WORK TO BE COMPLETED:
Reproduce the entries word for word, starting with the first line and going on through the line that contains "on the 12 PM line.", with both of those lines included.

LISTED ENTRIES:
☆ ☆ ☆ ☆ ☆ ☆ ☆

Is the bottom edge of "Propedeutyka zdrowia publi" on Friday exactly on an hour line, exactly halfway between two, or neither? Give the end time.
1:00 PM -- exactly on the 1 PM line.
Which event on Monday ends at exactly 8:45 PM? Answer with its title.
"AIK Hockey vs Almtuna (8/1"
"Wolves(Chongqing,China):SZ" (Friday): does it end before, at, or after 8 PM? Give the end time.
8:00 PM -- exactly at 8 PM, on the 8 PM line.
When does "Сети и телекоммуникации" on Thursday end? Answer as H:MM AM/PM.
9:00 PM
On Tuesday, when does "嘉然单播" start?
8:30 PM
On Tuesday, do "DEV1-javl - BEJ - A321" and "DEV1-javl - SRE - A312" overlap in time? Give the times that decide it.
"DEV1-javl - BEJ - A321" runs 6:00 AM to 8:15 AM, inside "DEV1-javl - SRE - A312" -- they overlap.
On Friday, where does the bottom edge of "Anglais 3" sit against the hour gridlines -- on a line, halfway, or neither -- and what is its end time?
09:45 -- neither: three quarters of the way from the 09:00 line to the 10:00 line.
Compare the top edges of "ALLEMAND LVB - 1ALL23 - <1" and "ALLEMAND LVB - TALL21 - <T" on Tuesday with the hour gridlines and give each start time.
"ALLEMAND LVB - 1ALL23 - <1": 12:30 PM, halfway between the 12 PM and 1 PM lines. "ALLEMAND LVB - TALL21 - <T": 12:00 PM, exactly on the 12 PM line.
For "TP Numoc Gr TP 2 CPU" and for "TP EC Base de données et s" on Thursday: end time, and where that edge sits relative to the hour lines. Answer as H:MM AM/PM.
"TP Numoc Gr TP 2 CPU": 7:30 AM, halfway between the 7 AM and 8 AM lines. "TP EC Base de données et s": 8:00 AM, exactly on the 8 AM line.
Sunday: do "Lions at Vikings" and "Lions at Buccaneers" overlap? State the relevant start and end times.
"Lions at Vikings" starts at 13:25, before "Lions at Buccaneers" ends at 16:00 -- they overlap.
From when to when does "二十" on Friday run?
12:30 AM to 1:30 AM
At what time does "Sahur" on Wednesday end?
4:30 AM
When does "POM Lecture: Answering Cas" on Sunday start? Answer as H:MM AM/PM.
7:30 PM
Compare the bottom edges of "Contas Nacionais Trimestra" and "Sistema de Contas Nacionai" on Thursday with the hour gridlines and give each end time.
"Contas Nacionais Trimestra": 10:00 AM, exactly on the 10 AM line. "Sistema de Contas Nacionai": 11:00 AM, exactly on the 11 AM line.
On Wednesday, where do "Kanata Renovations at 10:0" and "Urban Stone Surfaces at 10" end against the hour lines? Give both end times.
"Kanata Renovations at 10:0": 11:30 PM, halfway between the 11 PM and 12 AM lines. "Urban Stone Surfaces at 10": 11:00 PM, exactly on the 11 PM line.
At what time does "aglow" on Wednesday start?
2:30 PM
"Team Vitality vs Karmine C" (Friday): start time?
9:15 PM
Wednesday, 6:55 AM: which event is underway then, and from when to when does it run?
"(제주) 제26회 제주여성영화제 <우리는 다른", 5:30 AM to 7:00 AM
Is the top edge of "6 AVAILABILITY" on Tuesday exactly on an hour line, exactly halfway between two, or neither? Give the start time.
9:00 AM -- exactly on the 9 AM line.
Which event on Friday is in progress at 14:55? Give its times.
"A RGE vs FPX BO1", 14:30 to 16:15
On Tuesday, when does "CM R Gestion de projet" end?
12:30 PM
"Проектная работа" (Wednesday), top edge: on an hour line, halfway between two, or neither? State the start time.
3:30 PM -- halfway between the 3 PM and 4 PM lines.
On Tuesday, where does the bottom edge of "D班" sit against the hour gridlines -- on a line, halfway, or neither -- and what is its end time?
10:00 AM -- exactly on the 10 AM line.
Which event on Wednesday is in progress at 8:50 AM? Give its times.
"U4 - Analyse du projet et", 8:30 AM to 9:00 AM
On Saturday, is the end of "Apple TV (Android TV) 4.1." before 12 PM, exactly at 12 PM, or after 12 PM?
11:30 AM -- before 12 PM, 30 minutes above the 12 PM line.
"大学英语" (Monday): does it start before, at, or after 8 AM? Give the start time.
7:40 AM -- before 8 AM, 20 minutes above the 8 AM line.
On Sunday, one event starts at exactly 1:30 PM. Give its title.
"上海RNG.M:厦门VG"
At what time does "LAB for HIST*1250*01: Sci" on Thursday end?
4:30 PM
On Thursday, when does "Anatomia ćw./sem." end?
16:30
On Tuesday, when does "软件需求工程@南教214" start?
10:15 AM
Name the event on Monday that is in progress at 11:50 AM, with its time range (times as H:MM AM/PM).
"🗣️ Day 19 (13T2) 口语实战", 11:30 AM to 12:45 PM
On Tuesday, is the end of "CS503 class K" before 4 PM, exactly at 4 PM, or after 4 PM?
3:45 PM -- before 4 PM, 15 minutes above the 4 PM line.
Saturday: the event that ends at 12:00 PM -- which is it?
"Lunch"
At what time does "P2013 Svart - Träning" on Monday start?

☆ ☆ ☆ ☆ ☆ ☆ ☆

OUTPUT OF THE EXERCISE:
Is the bottom edge of "Propedeutyka zdrowia publi" on Friday exactly on an hour line, exactly halfway between two, or neither? Give the end time.
1:00 PM -- exactly on the 1 PM line.
Which event on Monday ends at exactly 8:45 PM? Answer with its title.
"AIK Hockey vs Almtuna (8/1"
"Wolves(Chongqing,China):SZ" (Friday): does it end before, at, or after 8 PM? Give the end time.
8:00 PM -- exactly at 8 PM, on the 8 PM line.
When does "Сети и телекоммуникации" on Thursday end? Answer as H:MM AM/PM.
9:00 PM
On Tuesday, when does "嘉然单播" start?
8:30 PM
On Tuesday, do "DEV1-javl - BEJ - A321" and "DEV1-javl - SRE - A312" overlap in time? Give the times that decide it.
"DEV1-javl - BEJ - A321" runs 6:00 AM to 8:15 AM, inside "DEV1-javl - SRE - A312" -- they overlap.
On Friday, where does the bottom edge of "Anglais 3" sit against the hour gridlines -- on a line, halfway, or neither -- and what is its end time?
09:45 -- neither: three quarters of the way from the 09:00 line to the 10:00 line.
Compare the top edges of "ALLEMAND LVB - 1ALL23 - <1" and "ALLEMAND LVB - TALL21 - <T" on Tuesday with the hour gridlines and give each start time.
"ALLEMAND LVB - 1ALL23 - <1": 12:30 PM, halfway between the 12 PM and 1 PM lines. "ALLEMAND LVB - TALL21 - <T": 12:00 PM, exactly on the 12 PM line.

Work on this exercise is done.